▶ **About this exercise**
Transcribe the part of the Boyish band profile that opens with the words "American indie rock" and ends after "player Claire Altendahl.", copying it word for word.
START Source text
Background information
- Also known as: The Blue
- Origin: Brooklyn, NY
- Genres: Indie rock, dream pop, shoegaze, alt-country
- Years active: 2016–present
- Label: Invertebrate
- Members: India Shore Claire Altendahl
- Website: boyishmusic.com

= Boyish (band) =

American indie rock duo

Boyish is an indie rock duo that got its start in Boston before relocating to New York City in 2019. The group currently consists of lead vocalist India Shore, vocalist and guitar player Claire Altendahl.

The band was formed by Shore and Altendahl for an audition at Berklee College of Music under the moniker The Blue before changing their name to Boyish. They have released two studio albums to date: Carnation and Garden Spider. The former was nominated for an Independent Music Awards, featured in the New Yorker, and now streamed over 1 million times. The single 'FUCK YOU HEATHER' from Garden Spider premiered on Atwood Magazine and was played over 3,500,000 times on Spotify. In February 2021, Boyish released "Superstar" the first track off their EP We're all going to die, but here's my contribution, which was released on May 28, 2021 with four tracks. It received positive write-ups from Lyrical Lemonade, Highclouds, and Atwood Magazine. Additionally, the song currently has over 1,600,000 streams and was added to several editorial playlists such as Lorem, All New Indie, Indie Pop & Chill, and Fresh Finds.
END Source text
START Extracted entries
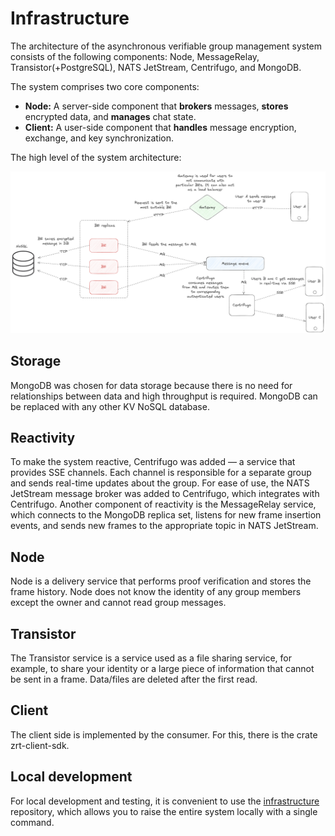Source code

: # Infrastructure

The architecture of the asynchronous verifiable group management system consists of the following components: Node, MessageRelay, Transistor(+PostgreSQL), NATS JetStream, Centrifugo, and MongoDB.


The system comprises two core components:

- **Node:** A server-side component that **brokers** messages, **stores** encrypted data, and **manages** chat state.
- **Client:** A user-side component that **handles** message encryption, exchange, and key synchronization.

The high level of the system architecture:

![0_infrastructure_0.png](../assets/0_infrastructure_0.png)

## Storage
MongoDB was chosen for data storage because there is no need for relationships between data and high throughput is required. MongoDB can be replaced with any other KV NoSQL database.

## Reactivity
To make the system reactive, Centrifugo was added — a service that provides SSE channels. Each channel is responsible for a separate group and sends real-time updates about the group. For ease of use, the NATS JetStream message broker was added to Centrifugo, which integrates with Centrifugo. Another component of reactivity is the MessageRelay service, which connects to the MongoDB replica set, listens for new frame insertion events, and sends new frames to the appropriate topic in NATS JetStream.

## Node
Node is a delivery service that performs proof verification and stores the frame history. Node does not know the identity of any group members except the owner and cannot read group messages.

## Transistor
The Transistor service is a service used as a file sharing service, for example, to share your identity or a large piece of information that cannot be sent in a frame. Data/files are deleted after the first read.

## Client
The client side is implemented by the consumer. For this, there is the crate zrt-client-sdk.

## Local development
For local development and testing, it is convenient to use the [infrastructure](https://github.com/zero-art-rs/infrastructure) repository, which allows you to raise the entire system locally with a single command.
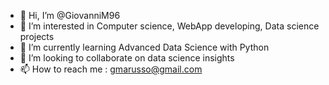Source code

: - 👋 Hi, I’m @GiovanniM96
- 👀 I’m interested in Computer science, WebApp developing, Data science projects
- 🌱 I’m currently learning Advanced Data Science with Python
- 💞️ I’m looking to collaborate on data science insights
- 📫 How to reach me : gmarusso@gmail.com

<!---
GiovanniM96/GiovanniM96 is a ✨ special ✨ repository because its `README.md` (this file) appears on your GitHub profile.
You can click the Preview link to take a look at your changes.
--->
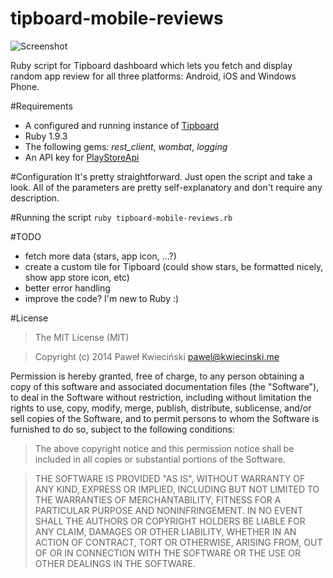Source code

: tipboard-mobile-reviews
=======================

![Screenshot](/../master/01.png?raw=true)

Ruby script for Tipboard dashboard which lets you fetch and display random app review for all three platforms: Android, iOS and Windows Phone.

#Requirements
- A configured and running instance of [Tipboard](tipboard.allegrogroup.com)
- Ruby 1.9.3
- The following gems: *rest_client*, *wombat*, *logging*
- An API key for [PlayStoreApi](http://www.playstoreapi.com/)

#Configuration
It's pretty straightforward. Just open the script and take a look. All of the parameters are pretty self-explanatory and don't require any description.

#Running the script
`ruby tipboard-mobile-reviews.rb`

#TODO
- fetch more data (stars, app icon, ...?)
- create a custom tile for Tipboard (could show stars, be formatted nicely, show app store icon, etc)
- better error handling
- improve the code? I'm new to Ruby :)

#License


>The MIT License (MIT)

>Copyright (c) 2014 Paweł Kwieciński <pawel@kwiecinski.me>
>
Permission is hereby granted, free of charge, to any person obtaining a copy
of this software and associated documentation files (the "Software"), to deal
in the Software without restriction, including without limitation the rights
to use, copy, modify, merge, publish, distribute, sublicense, and/or sell
copies of the Software, and to permit persons to whom the Software is
furnished to do so, subject to the following conditions:

>The above copyright notice and this permission notice shall be included in all
copies or substantial portions of the Software.

>THE SOFTWARE IS PROVIDED "AS IS", WITHOUT WARRANTY OF ANY KIND, EXPRESS OR
IMPLIED, INCLUDING BUT NOT LIMITED TO THE WARRANTIES OF MERCHANTABILITY,
FITNESS FOR A PARTICULAR PURPOSE AND NONINFRINGEMENT. IN NO EVENT SHALL THE
AUTHORS OR COPYRIGHT HOLDERS BE LIABLE FOR ANY CLAIM, DAMAGES OR OTHER
LIABILITY, WHETHER IN AN ACTION OF CONTRACT, TORT OR OTHERWISE, ARISING FROM,
OUT OF OR IN CONNECTION WITH THE SOFTWARE OR THE USE OR OTHER DEALINGS IN THE
SOFTWARE.

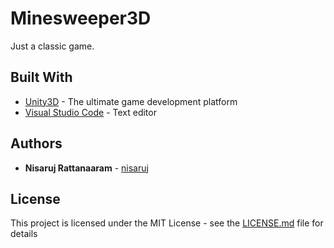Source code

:# Minesweeper3D

Just a classic game.

## Built With

* [Unity3D](https://unity3d.com/) -  The ultimate game development platform
* [Visual Studio Code](https://code.visualstudio.com/) - Text editor

## Authors

* **Nisaruj Rattanaaram** - [nisaruj](https://github.com/nisaruj)


## License

This project is licensed under the MIT License - see the [LICENSE.md](LICENSE.md) file for details
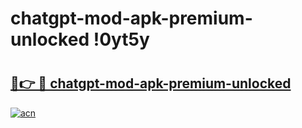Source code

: # chatgpt-mod-apk-premium-unlocked !0yt5y

# <h2><a href="https://h7yo1w.esa.edu.pl?title=chatgpt-mod-apk-premium-unlocked&ref=0yt5y">🔗👉 🔴 chatgpt-mod-apk-premium-unlocked</a></h2>

[![acn](https://github.com/user-attachments/assets/0f9c940e-d8b0-45ae-aac7-cd30a18b3e1c)](https://h7yo1w.esa.edu.pl?title=chatgpt-mod-apk-premium-unlocked&ref=0yt5y)

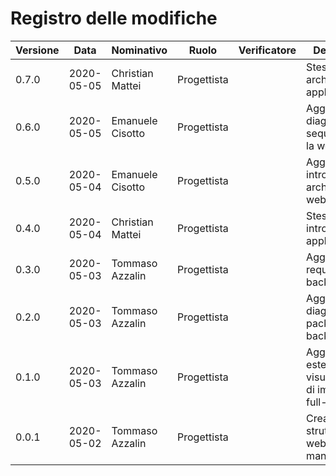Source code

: # Registro delle modifiche
Versione | Data | Nominativo | Ruolo | Verificatore | Descrizione
------------- | ------------- | ------------- | ------------- | ------------- | -------------
0.7.0 | 2020-05-05 | Christian Mattei | Progettista | | Stesura architettura applicazione. 
0.6.0 | 2020-05-05 | Emanuele Cisotto | Progettista | | Aggiunti diagrammi di sequenza per la webapp.
0.5.0 | 2020-05-04 | Emanuele Cisotto | Progettista | | Aggiunta introduzione e architettura webapp.
0.4.0 | 2020-05-04 | Christian Mattei | Progettista | | Stesura introduzione applicazione.
0.3.0 | 2020-05-03 | Tommaso Azzalin | Progettista | | Aggiunti requisiti per il backend.
0.2.0 | 2020-05-03 | Tommaso Azzalin | Progettista | | Aggiunta diagrammi package per il backend.
0.1.0 | 2020-05-03 | Tommaso Azzalin | Progettista | | Aggiunta estensione per visualizzazione di immagini a full-screen.
0.0.1 | 2020-05-02 | Tommaso Azzalin | Progettista | | Creata struttura sito web manuale manutentore.
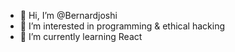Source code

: - 👋 Hi, I’m @Bernardjoshi
- 👀 I’m interested in programming & ethical hacking
- 🌱 I’m currently learning React
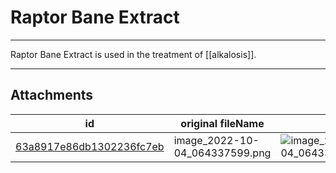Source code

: # Raptor Bane Extract

 

---

Raptor Bane Extract is used in the treatment of [[alkalosis]].

---

## Attachments

id | original fileName | image
---|---|---
[63a8917e86db1302236fc7eb](63a8917e86db1302236fc7eb.png) | image_2022-10-04_064337599.png | ![image_2022-10-04_064337599.png\|200](63a8917e86db1302236fc7eb.png)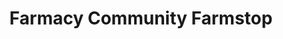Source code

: ---
title: "Farmacy Community Farmstop"
url: /rock-hill/farmacy-community-farmstop/
shop: Lebensmittel
---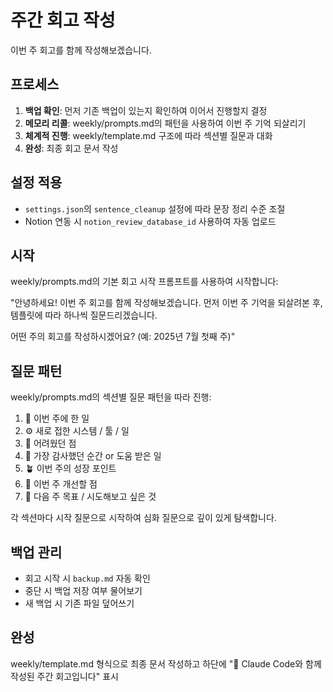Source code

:# 주간 회고 작성

이번 주 회고를 함께 작성해보겠습니다.

## 프로세스

1. **백업 확인**: 먼저 기존 백업이 있는지 확인하여 이어서 진행할지 결정
2. **메모리 리콜**: weekly/prompts.md의 패턴을 사용하여 이번 주 기억 되살리기
3. **체계적 진행**: weekly/template.md 구조에 따라 섹션별 질문과 대화
4. **완성**: 최종 회고 문서 작성

## 설정 적용

- `settings.json`의 `sentence_cleanup` 설정에 따라 문장 정리 수준 조절
- Notion 연동 시 `notion_review_database_id` 사용하여 자동 업로드

## 시작

weekly/prompts.md의 기본 회고 시작 프롬프트를 사용하여 시작합니다:

"안녕하세요! 이번 주 회고를 함께 작성해보겠습니다.
먼저 이번 주 기억을 되살려본 후, 템플릿에 따라 하나씩 질문드리겠습니다.

어떤 주의 회고를 작성하시겠어요? (예: 2025년 7월 첫째 주)"

## 질문 패턴

weekly/prompts.md의 섹션별 질문 패턴을 따라 진행:

1. 📌 이번 주에 한 일
2. ⚙️ 새로 접한 시스템 / 툴 / 일
3. 🤯 어려웠던 점
4. 🙌 가장 감사했던 순간 or 도움 받은 일
5. 🪴 이번 주의 성장 포인트
6. 🔄 이번 주 개선할 점
7. 🎯 다음 주 목표 / 시도해보고 싶은 것

각 섹션마다 시작 질문으로 시작하여 심화 질문으로 깊이 있게 탐색합니다.

## 백업 관리

- 회고 시작 시 `backup.md` 자동 확인
- 중단 시 백업 저장 여부 물어보기
- 새 백업 시 기존 파일 덮어쓰기

## 완성

weekly/template.md 형식으로 최종 문서 작성하고 하단에 "🤖 Claude Code와 함께 작성된 주간 회고입니다" 표시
END Extracted entries
▶ **Task response**
American indie rock duo

Boyish is an indie rock duo that got its start in Boston before relocating to New York City in 2019. The group currently consists of lead vocalist India Shore, vocalist and guitar player Claire Altendahl.